Essentially, the researchers obtained video showing that physical contact between the enhancer and the gene is necessary to activate transcription, the first step in reading genetic instructions. The enhancers stay connected to the gene the entire time it is active. When the enhancer disconnects, gene activity stops.

The researchers also found that during transcription, the structure formed by the enhancer and gene becomes more compact, suggesting a change in the DNA in that region. “Transcription,” the authors of the Nature Genetics article noted, “affects the three-dimensional topology as it enhances the temporal stability of the proximal conformation and is associated with further spatial compaction.”
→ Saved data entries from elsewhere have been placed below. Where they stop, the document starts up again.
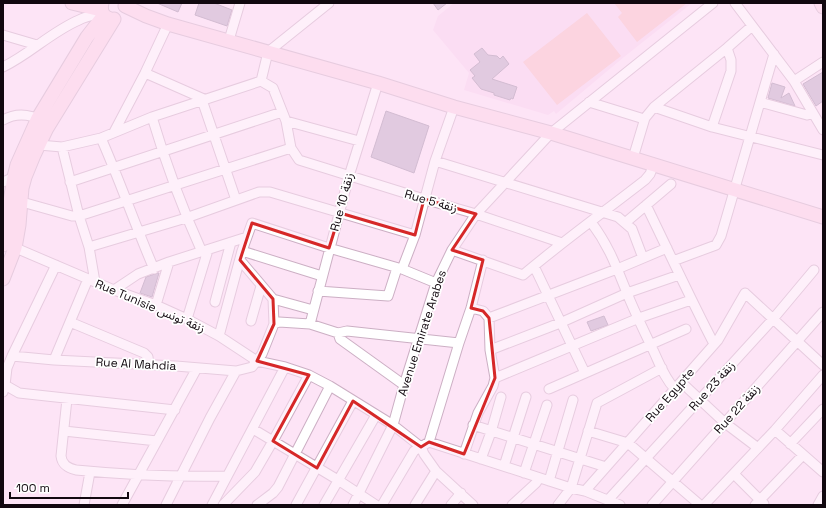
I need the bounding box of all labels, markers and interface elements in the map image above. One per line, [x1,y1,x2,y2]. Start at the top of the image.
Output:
street label: Rue 10 زنقة [327,171,357,233]
street label: Rue 5 زنقة [403,186,459,216]
street label: Avenue Emirate Arabes [394,268,450,398]
street label: Rue Tunisie زنقة تونس [93,276,207,336]
street label: Rue Al Mahdia [95,354,177,374]
street label: Rue 23 زنقة [685,358,739,414]
street label: Rue Egypte [642,365,698,425]
street label: Rue 22 زنقة [710,381,764,437]
scale bar [10,474,128,500]
text: 100 m [16,480,50,496]

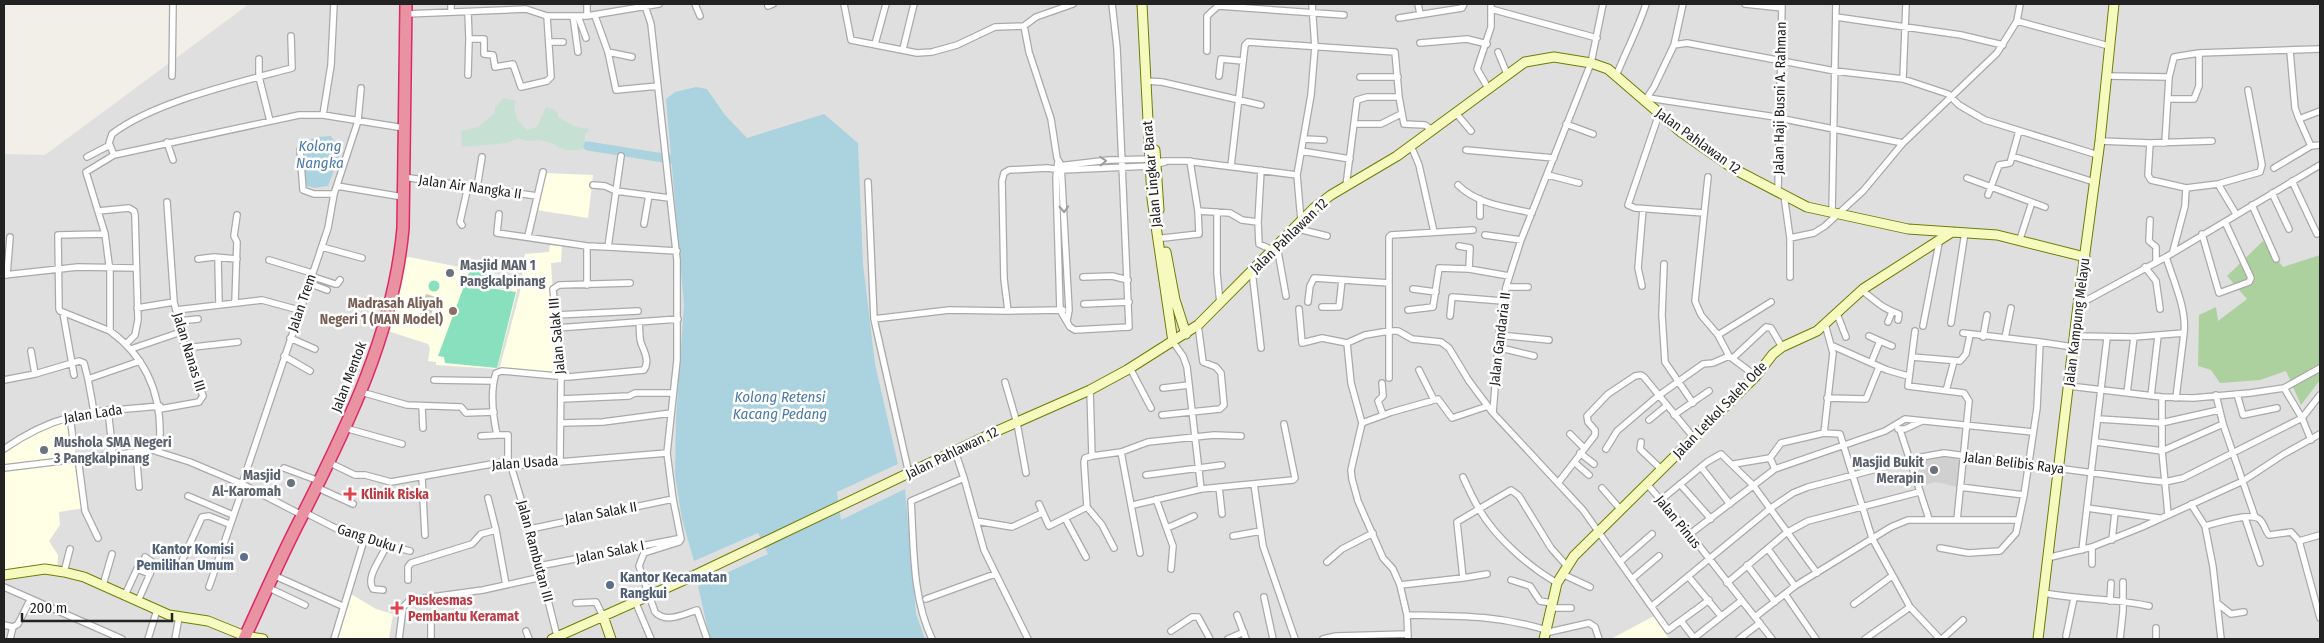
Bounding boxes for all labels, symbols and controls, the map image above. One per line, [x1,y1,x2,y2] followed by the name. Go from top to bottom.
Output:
[1770,21,1790,175] street label: Jalan Haji Busni A. Rahman
[1652,104,1744,178] street label: Jalan Pahlawan 12
[1139,119,1165,228] street label: Jalan Lingkar Barat
[296,137,344,172] water label: Kolong Nangka
[1099,156,1107,167] one-way arrow
[417,171,523,203] street label: Jalan Air Nangka II
[1247,195,1331,277] street label: Jalan Pahlawan 12
[1058,205,1069,213] one-way arrow
[460,257,546,290] place label: Masjid MAN 1 Pangkalpinang
[2061,257,2093,387] street label: Jalan Kampung Melayu
[444,267,456,279] marker: Masjid MAN 1 Pangkalpinang
[284,272,320,334] street label: Jalan Trem
[1486,291,1514,387] street label: Jalan Gandaria II
[320,295,443,328] place label: Madrasah Aliyah Negeri 1 (MAN Model)
[545,297,569,375] street label: Jalan Salak III
[447,305,459,317] marker: Madrasah Aliyah Negeri 1 (MAN Model)
[169,311,209,393] street label: Jalan Nanas III
[328,339,370,415] street label: Jalan Mentok
[1669,358,1771,462] street label: Jalan Letkol Saleh Ode
[733,388,827,423] water label: Kolong Retensi Kacang Pedang
[63,401,124,427] street label: Jalan Lada
[903,423,1001,483] street label: Jalan Pahlawan 12
[53,434,172,467] place label: Mushola SMA Negeri 3 Pangkalpinang
[38,444,50,456] marker: Mushola SMA Negeri 3 Pangkalpinang
[1963,448,2065,478] street label: Jalan Belibis Raya
[491,452,559,474] street label: Jalan Usada
[1852,454,1925,487] place label: Masjid Bukit Merapin
[1928,464,1940,476] marker: Masjid Bukit Merapin
[211,467,281,500] place label: Masjid Al-Karomah
[285,477,297,489] marker: Masjid Al-Karomah
[361,486,429,503] place label: Klinik Riska
[343,487,357,501] marker: Klinik Riska
[1651,492,1705,552] street label: Jalan Pinus
[513,498,557,604] street label: Jalan Rambutan III
[564,498,638,528] street label: Jalan Salak II
[335,520,405,558] street label: Gang Duku I
[574,537,646,567] street label: Jalan Salak I
[137,541,234,574] place label: Kantor Komisi Pemilihan Umum
[238,551,250,563] marker: Kantor Komisi Pemilihan Umum
[620,569,727,602] place label: Kantor Kecamatan Rangkui
[604,579,616,591] marker: Kantor Kecamatan Rangkui
[22,590,172,622] scale bar
[408,592,520,625] place label: Puskesmas Pembantu Keramat
[30,599,67,617] text: 200 m
[390,601,404,615] marker: Puskesmas Pembantu Keramat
Enhancers, as their name suggests, switch on the expression of other genes. In the mammalian genome, there are an estimated 200,000 to 1 million enhancers, and many are located far away on the DNA strand from the gene they regulate, raising the question of how the regulatory segments can locate and connect with their target genes.

Given that there can be numerous genes between the enhancer and its target, it is remarkable that enhancers can reach the exact target at the right time for that gene to become active, the researchers said.

The team believes that the solution may be found in the DNA's unique wrapping within our cells. The enhancer and gene may be a half-inch apart when DNA is stretched out in a line, but when packed into the cell, with specific proteins facilitating physical interactions, they could be considerably closer.

“This study provides the unique opportunity to observe in real time how two regions of DNA interact with each other,” said Michal Levo, a coauthor of the current study and a postdoctoral research fellow at the Lewis-Sigler Institute for Integrative Genomics. “We can monitor in time where the enhancer and the gene are physically located and simultaneously measure the gene's activity in an attempt to relate these processes.”

To capture video of an enhancer contacting a gene, the researchers attached fluorescent tags to the enhancer and its target gene. The enhancers examined are those of a gene called eve, and they give rise to a pattern of seven stripes that forms on the surface of the developing embryo after about three hours.

Additionally, the researchers attached a separate fluorescent tagging system to the target gene that lights up when the gene is activated and undergoes transcription to produce an intermediary readout of the genetic code, a molecule called RNA.

Analyses of how enhancers activate genes can aid in the understanding of normal development, when even small genetic missteps can result in birth defects. The timing of gene activation also is important in the development of many diseases including cancer.

“The key to curing such conditions is our ability to elucidate underlying mechanisms,” said Thomas Gregor, the current study’s senior author and an associate professor of physics at the Lewis-Sigler Institute for Integrative Genomics. “The goal is to use these rules to regulate and re-engineer the programs underlying development and disease processes.”

“Facilitated long-range activation results in transcriptional competition at the locus, causing corresponding developmental defects,” the authors of the current study concluded. “Our approach offers quantitative insight into the spatial and temporal determinants of long-range gene regulation and their implications for cellular fates.”